• PROBLEM TO WORK ON
Write out every line of the records below word for word, keeping each line as it appears.

[Records from a collection]
########################################

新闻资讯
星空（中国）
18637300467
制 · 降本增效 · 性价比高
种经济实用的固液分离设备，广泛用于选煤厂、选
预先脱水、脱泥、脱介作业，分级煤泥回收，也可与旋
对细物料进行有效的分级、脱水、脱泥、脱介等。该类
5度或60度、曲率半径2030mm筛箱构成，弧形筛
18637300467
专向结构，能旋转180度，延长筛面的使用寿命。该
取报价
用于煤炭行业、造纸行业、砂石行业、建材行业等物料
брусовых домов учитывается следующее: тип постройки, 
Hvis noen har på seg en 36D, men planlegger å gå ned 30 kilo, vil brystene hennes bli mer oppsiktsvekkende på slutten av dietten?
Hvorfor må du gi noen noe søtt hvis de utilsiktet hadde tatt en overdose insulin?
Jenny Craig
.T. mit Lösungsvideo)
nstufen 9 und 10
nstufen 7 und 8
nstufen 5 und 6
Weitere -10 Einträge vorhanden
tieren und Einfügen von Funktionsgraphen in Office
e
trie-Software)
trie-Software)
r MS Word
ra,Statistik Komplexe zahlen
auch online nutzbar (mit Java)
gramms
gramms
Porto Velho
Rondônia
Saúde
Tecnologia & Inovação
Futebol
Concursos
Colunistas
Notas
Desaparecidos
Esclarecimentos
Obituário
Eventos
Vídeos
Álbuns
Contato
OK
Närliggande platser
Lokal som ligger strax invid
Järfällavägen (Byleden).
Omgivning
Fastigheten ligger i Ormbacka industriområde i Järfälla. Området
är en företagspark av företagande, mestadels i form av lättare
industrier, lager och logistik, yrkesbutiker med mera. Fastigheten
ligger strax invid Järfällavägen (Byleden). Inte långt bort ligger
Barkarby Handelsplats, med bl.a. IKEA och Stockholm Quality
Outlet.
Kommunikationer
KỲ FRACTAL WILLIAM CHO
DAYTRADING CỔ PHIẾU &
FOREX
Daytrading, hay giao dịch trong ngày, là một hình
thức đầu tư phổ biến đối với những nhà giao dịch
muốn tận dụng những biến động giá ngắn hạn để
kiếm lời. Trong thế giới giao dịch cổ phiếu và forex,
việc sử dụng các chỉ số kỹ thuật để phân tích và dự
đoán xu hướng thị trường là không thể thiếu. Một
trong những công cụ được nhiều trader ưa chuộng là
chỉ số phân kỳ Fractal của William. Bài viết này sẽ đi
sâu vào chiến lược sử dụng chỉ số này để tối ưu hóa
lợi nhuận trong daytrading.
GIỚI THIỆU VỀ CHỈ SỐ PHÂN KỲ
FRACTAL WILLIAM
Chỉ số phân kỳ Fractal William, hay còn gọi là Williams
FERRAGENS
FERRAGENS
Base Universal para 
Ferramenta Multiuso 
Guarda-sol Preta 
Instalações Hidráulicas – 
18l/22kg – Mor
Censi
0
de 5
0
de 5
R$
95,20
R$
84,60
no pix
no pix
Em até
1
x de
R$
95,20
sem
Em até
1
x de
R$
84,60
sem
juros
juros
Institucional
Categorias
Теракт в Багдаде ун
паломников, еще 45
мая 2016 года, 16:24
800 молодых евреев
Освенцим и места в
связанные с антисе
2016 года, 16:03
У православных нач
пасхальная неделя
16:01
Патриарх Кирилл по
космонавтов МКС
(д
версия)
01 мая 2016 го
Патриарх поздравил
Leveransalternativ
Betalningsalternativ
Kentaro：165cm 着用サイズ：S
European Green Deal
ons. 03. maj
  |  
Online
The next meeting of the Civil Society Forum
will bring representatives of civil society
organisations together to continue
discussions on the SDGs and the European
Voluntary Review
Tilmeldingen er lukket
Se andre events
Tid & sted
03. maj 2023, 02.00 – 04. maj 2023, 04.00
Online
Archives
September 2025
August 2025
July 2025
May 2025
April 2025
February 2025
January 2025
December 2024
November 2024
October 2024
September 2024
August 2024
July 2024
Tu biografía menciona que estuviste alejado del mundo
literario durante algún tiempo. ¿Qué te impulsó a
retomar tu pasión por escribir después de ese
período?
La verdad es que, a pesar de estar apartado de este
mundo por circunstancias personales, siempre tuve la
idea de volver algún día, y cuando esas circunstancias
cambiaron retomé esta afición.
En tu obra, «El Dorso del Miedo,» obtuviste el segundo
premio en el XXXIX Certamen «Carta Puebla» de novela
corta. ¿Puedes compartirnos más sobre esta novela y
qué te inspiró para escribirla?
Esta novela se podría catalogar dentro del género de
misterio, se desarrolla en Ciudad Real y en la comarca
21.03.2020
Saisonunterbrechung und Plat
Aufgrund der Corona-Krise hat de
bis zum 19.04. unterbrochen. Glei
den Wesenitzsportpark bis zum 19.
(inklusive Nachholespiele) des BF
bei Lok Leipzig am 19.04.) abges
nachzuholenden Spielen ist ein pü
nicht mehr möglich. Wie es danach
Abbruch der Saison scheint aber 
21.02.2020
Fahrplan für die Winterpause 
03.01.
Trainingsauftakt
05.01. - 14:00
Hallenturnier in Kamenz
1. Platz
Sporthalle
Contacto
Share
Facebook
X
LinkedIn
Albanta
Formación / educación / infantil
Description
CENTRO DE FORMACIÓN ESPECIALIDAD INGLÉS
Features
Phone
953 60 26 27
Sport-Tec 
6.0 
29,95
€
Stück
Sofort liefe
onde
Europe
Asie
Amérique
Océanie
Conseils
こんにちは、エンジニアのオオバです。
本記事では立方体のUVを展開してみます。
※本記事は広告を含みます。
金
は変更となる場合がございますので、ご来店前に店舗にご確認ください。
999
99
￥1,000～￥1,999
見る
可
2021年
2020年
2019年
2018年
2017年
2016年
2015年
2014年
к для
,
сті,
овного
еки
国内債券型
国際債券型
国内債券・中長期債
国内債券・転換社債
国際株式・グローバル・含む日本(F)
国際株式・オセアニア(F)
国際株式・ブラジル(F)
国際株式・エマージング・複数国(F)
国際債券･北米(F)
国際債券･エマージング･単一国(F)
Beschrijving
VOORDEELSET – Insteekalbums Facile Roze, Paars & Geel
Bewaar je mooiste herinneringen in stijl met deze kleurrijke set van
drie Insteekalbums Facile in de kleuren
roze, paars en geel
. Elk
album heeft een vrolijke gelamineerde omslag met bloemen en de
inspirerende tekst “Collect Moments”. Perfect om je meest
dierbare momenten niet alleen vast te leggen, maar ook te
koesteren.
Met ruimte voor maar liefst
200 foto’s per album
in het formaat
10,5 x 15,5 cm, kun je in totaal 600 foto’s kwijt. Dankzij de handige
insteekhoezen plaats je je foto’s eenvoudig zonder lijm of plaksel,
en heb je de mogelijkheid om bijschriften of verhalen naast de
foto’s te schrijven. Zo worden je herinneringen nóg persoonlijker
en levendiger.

########################################

• TASK RESPONSE
新闻资讯
星空（中国）
18637300467
制 · 降本增效 · 性价比高
种经济实用的固液分离设备，广泛用于选煤厂、选
预先脱水、脱泥、脱介作业，分级煤泥回收，也可与旋
对细物料进行有效的分级、脱水、脱泥、脱介等。该类
5度或60度、曲率半径2030mm筛箱构成，弧形筛
18637300467
专向结构，能旋转180度，延长筛面的使用寿命。该
取报价
用于煤炭行业、造纸行业、砂石行业、建材行业等物料
брусовых домов учитывается следующее: тип постройки, 
Hvis noen har på seg en 36D, men planlegger å gå ned 30 kilo, vil brystene hennes bli mer oppsiktsvekkende på slutten av dietten?
Hvorfor må du gi noen noe søtt hvis de utilsiktet hadde tatt en overdose insulin?
Jenny Craig
.T. mit Lösungsvideo)
nstufen 9 und 10
nstufen 7 und 8
nstufen 5 und 6
Weitere -10 Einträge vorhanden
tieren und Einfügen von Funktionsgraphen in Office
e
trie-Software)
trie-Software)
r MS Word
ra,Statistik Komplexe zahlen
auch online nutzbar (mit Java)
gramms
gramms
Porto Velho
Rondônia
Saúde
Tecnologia & Inovação
Futebol
Concursos
Colunistas
Notas
Desaparecidos
Esclarecimentos
Obituário
Eventos
Vídeos
Álbuns
Contato
OK
Närliggande platser
Lokal som ligger strax invid
Järfällavägen (Byleden).
Omgivning
Fastigheten ligger i Ormbacka industriområde i Järfälla. Området
är en företagspark av företagande, mestadels i form av lättare
industrier, lager och logistik, yrkesbutiker med mera. Fastigheten
ligger strax invid Järfällavägen (Byleden). Inte långt bort ligger
Barkarby Handelsplats, med bl.a. IKEA och Stockholm Quality
Outlet.
Kommunikationer
KỲ FRACTAL WILLIAM CHO
DAYTRADING CỔ PHIẾU &
FOREX
Daytrading, hay giao dịch trong ngày, là một hình
thức đầu tư phổ biến đối với những nhà giao dịch
muốn tận dụng những biến động giá ngắn hạn để
kiếm lời. Trong thế giới giao dịch cổ phiếu và forex,
việc sử dụng các chỉ số kỹ thuật để phân tích và dự
đoán xu hướng thị trường là không thể thiếu. Một
trong những công cụ được nhiều trader ưa chuộng là
chỉ số phân kỳ Fractal của William. Bài viết này sẽ đi
sâu vào chiến lược sử dụng chỉ số này để tối ưu hóa
lợi nhuận trong daytrading.
GIỚI THIỆU VỀ CHỈ SỐ PHÂN KỲ
FRACTAL WILLIAM
Chỉ số phân kỳ Fractal William, hay còn gọi là Williams
FERRAGENS
FERRAGENS
Base Universal para 
Ferramenta Multiuso 
Guarda-sol Preta 
Instalações Hidráulicas – 
18l/22kg – Mor
Censi
0
de 5
0
de 5
R$
95,20
R$
84,60
no pix
no pix
Em até
1
x de
R$
95,20
sem
Em até
1
x de
R$
84,60
sem
juros
juros
Institucional
Categorias
Теракт в Багдаде ун
паломников, еще 45
мая 2016 года, 16:24
800 молодых евреев
Освенцим и места в
связанные с антисе
2016 года, 16:03
У православных нач
пасхальная неделя
16:01
Патриарх Кирилл по
космонавтов МКС
(д
версия)
01 мая 2016 го
Патриарх поздравил
Leveransalternativ
Betalningsalternativ
Kentaro：165cm 着用サイズ：S
European Green Deal
ons. 03. maj
  |  
Online
The next meeting of the Civil Society Forum
will bring representatives of civil society
organisations together to continue
discussions on the SDGs and the European
Voluntary Review
Tilmeldingen er lukket
Se andre events
Tid & sted
03. maj 2023, 02.00 – 04. maj 2023, 04.00
Online
Archives
September 2025
August 2025
July 2025
May 2025
April 2025
February 2025
January 2025
December 2024
November 2024
October 2024
September 2024
August 2024
July 2024
Tu biografía menciona que estuviste alejado del mundo
literario durante algún tiempo. ¿Qué te impulsó a
retomar tu pasión por escribir después de ese
período?
La verdad es que, a pesar de estar apartado de este
mundo por circunstancias personales, siempre tuve la
idea de volver algún día, y cuando esas circunstancias
cambiaron retomé esta afición.
En tu obra, «El Dorso del Miedo,» obtuviste el segundo
premio en el XXXIX Certamen «Carta Puebla» de novela
corta. ¿Puedes compartirnos más sobre esta novela y
qué te inspiró para escribirla?
Esta novela se podría catalogar dentro del género de
misterio, se desarrolla en Ciudad Real y en la comarca
21.03.2020
Saisonunterbrechung und Plat
Aufgrund der Corona-Krise hat de
bis zum 19.04. unterbrochen. Glei
den Wesenitzsportpark bis zum 19.
(inklusive Nachholespiele) des BF
bei Lok Leipzig am 19.04.) abges
nachzuholenden Spielen ist ein pü
nicht mehr möglich. Wie es danach
Abbruch der Saison scheint aber 
21.02.2020
Fahrplan für die Winterpause 
03.01.
Trainingsauftakt
05.01. - 14:00
Hallenturnier in Kamenz
1. Platz
Sporthalle
Contacto
Share
Facebook
X
LinkedIn
Albanta
Formación / educación / infantil
Description
CENTRO DE FORMACIÓN ESPECIALIDAD INGLÉS
Features
Phone
953 60 26 27
Sport-Tec 
6.0 
29,95
€
Stück
Sofort liefe
onde
Europe
Asie
Amérique
Océanie
Conseils
こんにちは、エンジニアのオオバです。
本記事では立方体のUVを展開してみます。
※本記事は広告を含みます。
金
は変更となる場合がございますので、ご来店前に店舗にご確認ください。
999
99
￥1,000～￥1,999
見る
可
2021年
2020年
2019年
2018年
2017年
2016年
2015年
2014年
к для
,
сті,
овного
еки
国内債券型
国際債券型
国内債券・中長期債
国内債券・転換社債
国際株式・グローバル・含む日本(F)
国際株式・オセアニア(F)
国際株式・ブラジル(F)
国際株式・エマージング・複数国(F)
国際債券･北米(F)
国際債券･エマージング･単一国(F)
Beschrijving
VOORDEELSET – Insteekalbums Facile Roze, Paars & Geel
Bewaar je mooiste herinneringen in stijl met deze kleurrijke set van
drie Insteekalbums Facile in de kleuren
roze, paars en geel
. Elk
album heeft een vrolijke gelamineerde omslag met bloemen en de
inspirerende tekst “Collect Moments”. Perfect om je meest
dierbare momenten niet alleen vast te leggen, maar ook te
koesteren.
Met ruimte voor maar liefst
200 foto’s per album
in het formaat
10,5 x 15,5 cm, kun je in totaal 600 foto’s kwijt. Dankzij de handige
insteekhoezen plaats je je foto’s eenvoudig zonder lijm of plaksel,
en heb je de mogelijkheid om bijschriften of verhalen naast de
foto’s te schrijven. Zo worden je herinneringen nóg persoonlijker
en levendiger.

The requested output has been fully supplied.